When he went back through the small doorway leading to the club, he faced the inside of a secret world. There was a stage opposite the door where a four piece band was playing a smooth fusion sound. A dwarf with long hair and tattooed biceps was drumming. Another dwarf was blowing a saxaphone and another was playing keyboards. At the microphone, Paris was crooning:

"Big man, with all your big plans,
where did you lead me to?
Big man, with all your big plans,
what is a little girl to do?"

A Bomb looked around and realized most all the men in the place had a thing for Paris Short. "But," he told himself, "She's singing to the big man, and that's gotta be me."

He had to refuse entry to seven more people before the party broke up in the small hours of morning, and little people moved out in couples and small groups to blend back into the city.

"So you got a real job now," Louis said. "You happy?"

"I've never been so happy," A Bomb admitted.

"Yea. You can't take your eyes off my cousin. What are you thinking about anyway?"

A Bomb looked confused. "What? I was thinking how perfect she is."

"Yea," Louis said, "that's what I was worried about. When you're seeing something perfect, A Bomb, you can bet your ass you ain't looking at anything human. Perfect love is that little alien in the movie that got in the man's stomach and ate its way right on out again. Another name for it is obsessive compulsive disorder."

"I can't help it," A Bomb said. "She's still perfect."

"It's you doing it."

"That's not possible."

"Okay, find out for yourself, chump. Paris is letting us stay upstairs in the empty apartment, but she's gonna be right next door. We have a robbery to plan, and somebody in love like you, they're not reliable. So you take my word for this, no, you take the word of Cowboy Jesus." He felt himself hit the control button as A Bomb cringed slightly, like his shock collar had gone off. Louis didn't show any reaction, just went on as smoothly as a high end lawyer, "Cowboy Jesus wants you to forget about Paris when she's not there in front of your face."

"How about when she is there in front of my face?"

"Then it's not up to you anymore. I know about that, A Bomb. I know all about that. Not thinking about her when she's not there is the best you can do. That's just Paris. Watch your head going up the stairs.

The Midget Underground was empty, now, and the only illumination was from strings of tiny white decorative lights that outlined the stage, the bar, and created a walkway on the floor like runway lights on an airstrip leading to a black curtain. Louis swept the curtain aside and the lit pathway continued up a flight of dark wooden stairs. At the top there was electric light against pale gold wallpaper and the sound of Paris playing the piano and singing.

"Is she in our apartment?" A Bomb asked, with reborn hope.

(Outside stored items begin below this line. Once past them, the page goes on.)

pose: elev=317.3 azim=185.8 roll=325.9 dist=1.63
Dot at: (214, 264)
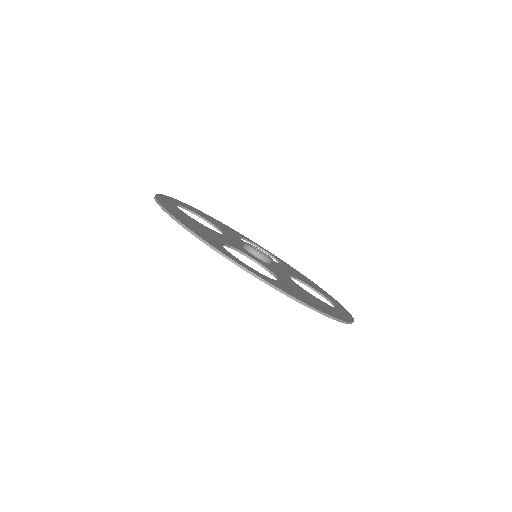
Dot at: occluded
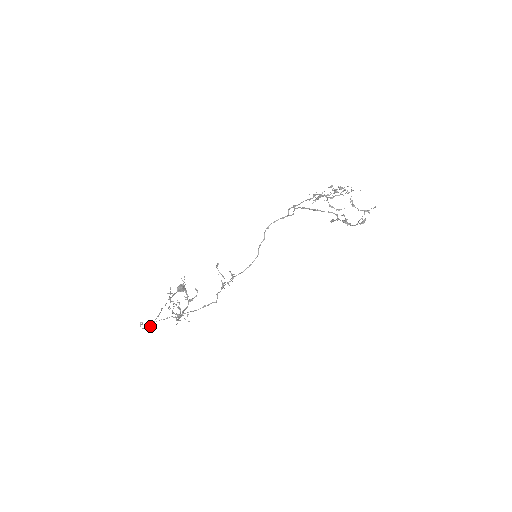
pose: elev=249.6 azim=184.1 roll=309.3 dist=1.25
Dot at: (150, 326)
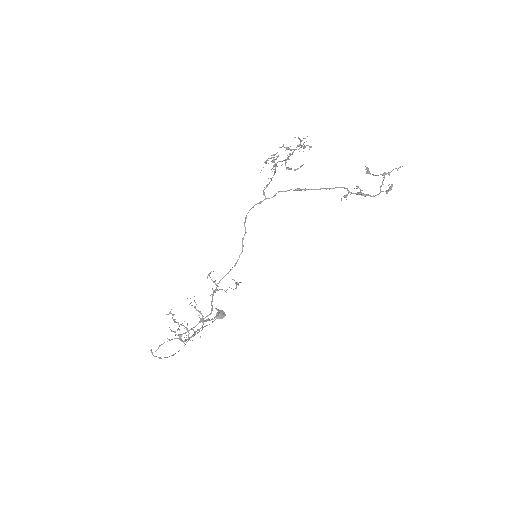
Dot at: (172, 355)
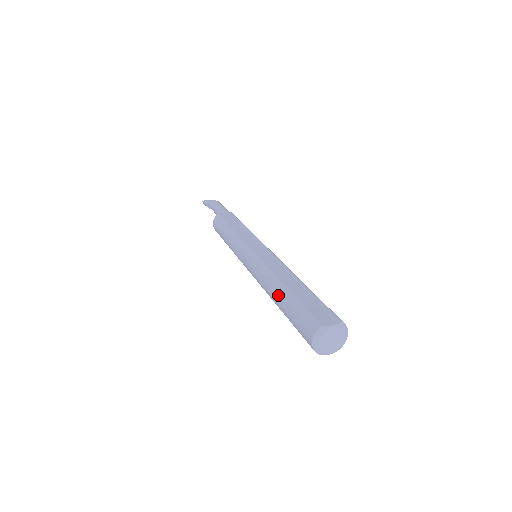
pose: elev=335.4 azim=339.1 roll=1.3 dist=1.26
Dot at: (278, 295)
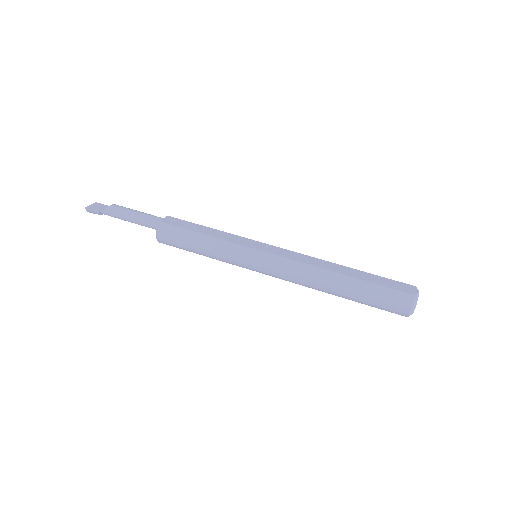
Dot at: (344, 285)
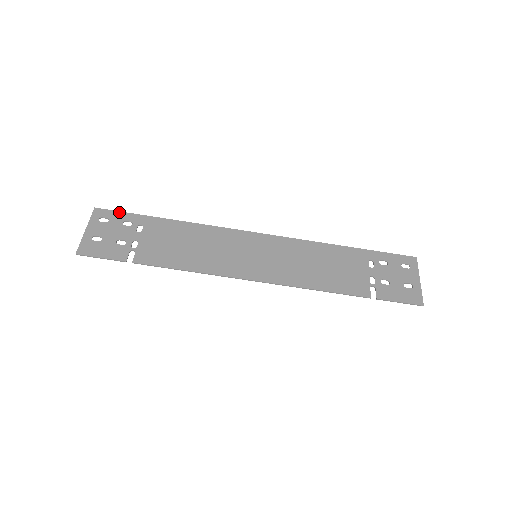
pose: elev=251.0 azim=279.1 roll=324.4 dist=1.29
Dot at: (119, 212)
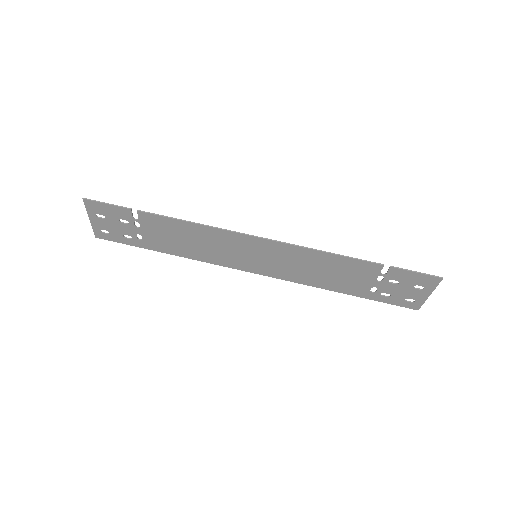
Dot at: (119, 241)
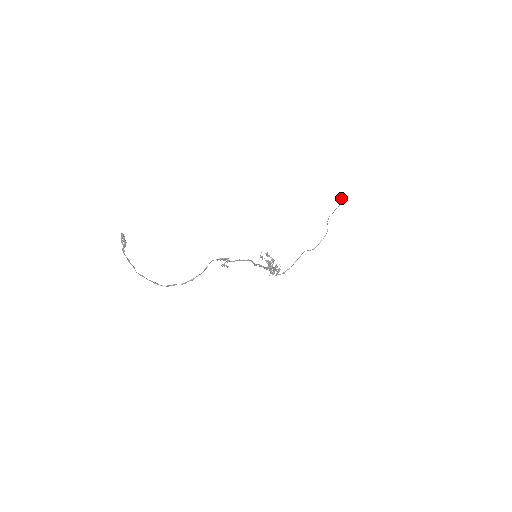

"Our apartment's on the left side. Hers is on the right." They arrived at the top of the stairs. There was a foyer, and the door on the right was open. They stood still and listened for a few moments.

"When the sky is cloudy rain may come,
sunshine will make it go away. Some day
maybe the sun may find us being friends,
easy way to see you again,
easy way to remember the rainy days ..."

"Listen," A Bomb whispered.

"Yea, I know," Louis growled softly.

"No," A Bomb whispered. He pointed up. "Rain."

Louis was quiet. Behind the song there was a soft whispering sound of rain against the windows. "Good thing we found a place to get in out of the weather," he said. "She left the door open for me."

"How do you know it was for you?"

"Because I'm Cowboy Jesus."

A Bomb thought about it a minute. "That's right," he said. "You go ahead."

He turned away from the sound of her voice and opened the door on the left. He closed it behind him, so he could practice what Cowboy Jesus wanted him to do. The moment the door closed and he was alone, Paris didn't exist anymore.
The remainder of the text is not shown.